The European Insurance coverage and Occupational Pensions Authority (EIOPA), which oversees the insurance coverage and occupational pensions sectors within the EU, recommends imposing stricter capital necessities for insurers with crypto holdings.
In a assertion, the regulator says it suggested the European Fee to introduce a 100% capital requirement for digital belongings held by insurance coverage corporations.

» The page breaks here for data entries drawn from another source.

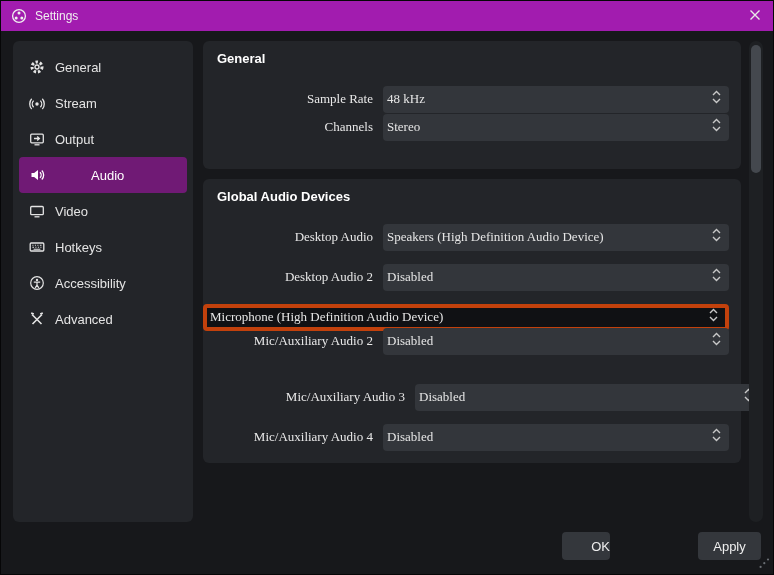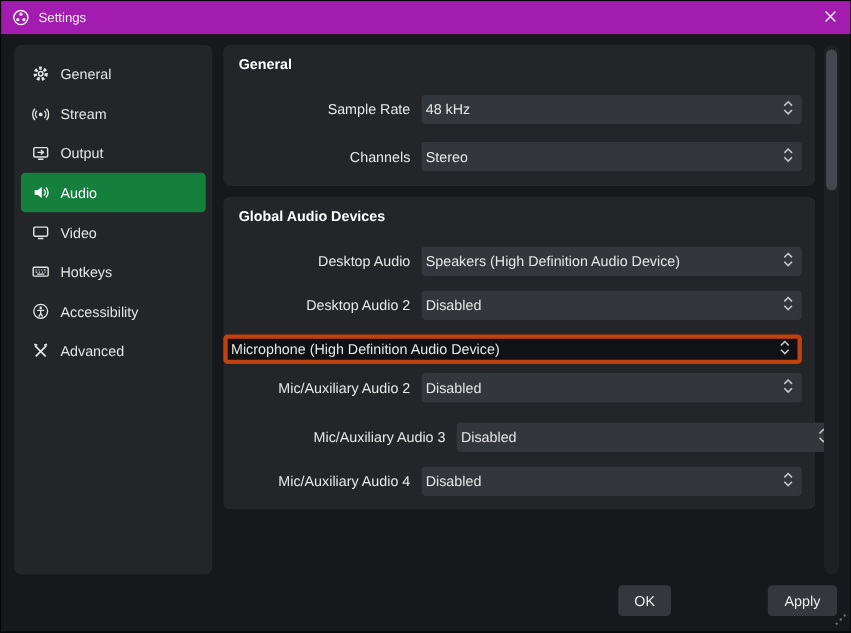--- a/index.html
+++ b/index.html
@@ -29,7 +29,7 @@
   #panel-general{left:202px;top:40px;width:538px;height:128px;}
   #panel-global{left:202px;top:178px;width:538px;height:284px;}
   .panel-title{position:absolute;left:14px;top:10px;font-weight:bold;color:#ffffff;font-size:13px;}
-  .row{position:absolute;left:0;width:100%;height:42px;display:flex;align-items:center;}
+  .row{position:absolute;left:0;width:100%;height:42px;display:flex;align-items:center;font-family:Liberation Serif, serif;}
   .row .row-label{width:180px;text-align:right;padding-right:10px;box-sizing:border-box;color:#e8e8e8;}
   .combo{flex:1;margin-right:12px;height:27px;background:#33363b;border-radius:4px;
     display:flex;align-items:center;justify-content:space-between;cursor:pointer;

The proposed rule will apply no matter how insurance coverage corporations label their crypto holdings within the steadiness sheet or whether or not they have direct or oblique publicity to digital belongings
“The European Insurance coverage and Occupational Pensions Authority revealed at this time its technical recommendation to the European Fee, recommending {that a} one-to-one capital requirement be utilized constantly to all crypto holdings of EU (re)insurers.”
The regulator says capital necessities ought to seize the dangers related to crypto belongings, together with excessive worth actions, market manipulation, lack of worth transparency and low liquidity.

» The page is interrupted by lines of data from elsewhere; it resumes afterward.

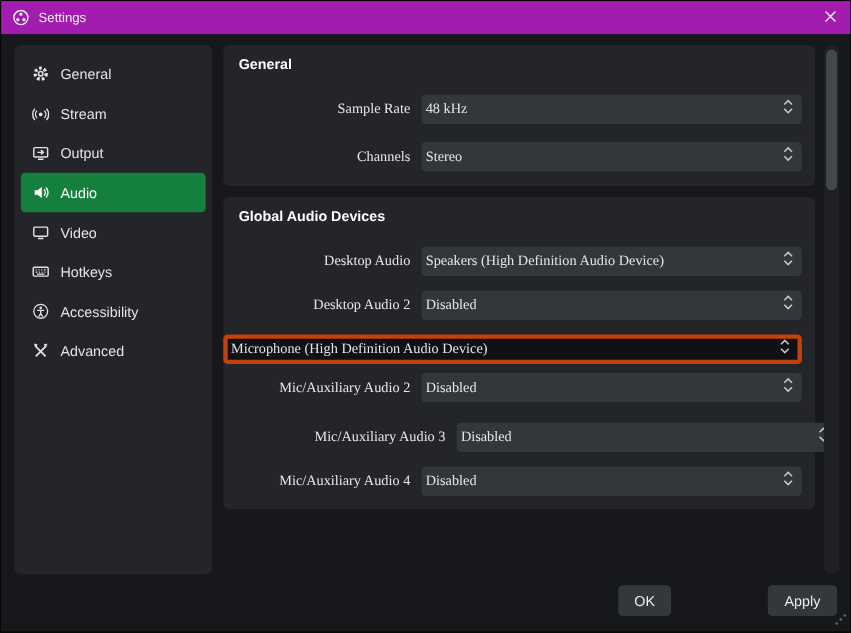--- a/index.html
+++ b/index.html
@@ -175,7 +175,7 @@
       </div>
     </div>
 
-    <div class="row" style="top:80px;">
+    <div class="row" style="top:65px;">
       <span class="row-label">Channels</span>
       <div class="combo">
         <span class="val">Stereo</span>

“EIOPA considers a 100% haircut in the usual system prudent and applicable for these belongings in view of their inherent dangers and excessive volatility.”
EIOPA says insurance coverage corporations working within the area don’t but have important publicity to crypto. The regulator’s technical recommendation report says that within the final quarter of 2023, EU insurers invested solely €655 million ($708.68 million) within the nascent asset, which represents simply 0.0068% of their €9.6 trillion ($10.39 trillion) in complete belongings.
“General, the investments of undertakings in crypto-assets are immaterial.”
In line with the Monetary Occasions, EU insurers at the moment allocate capital equal to 60% to 80% of the worth of their crypto belongings.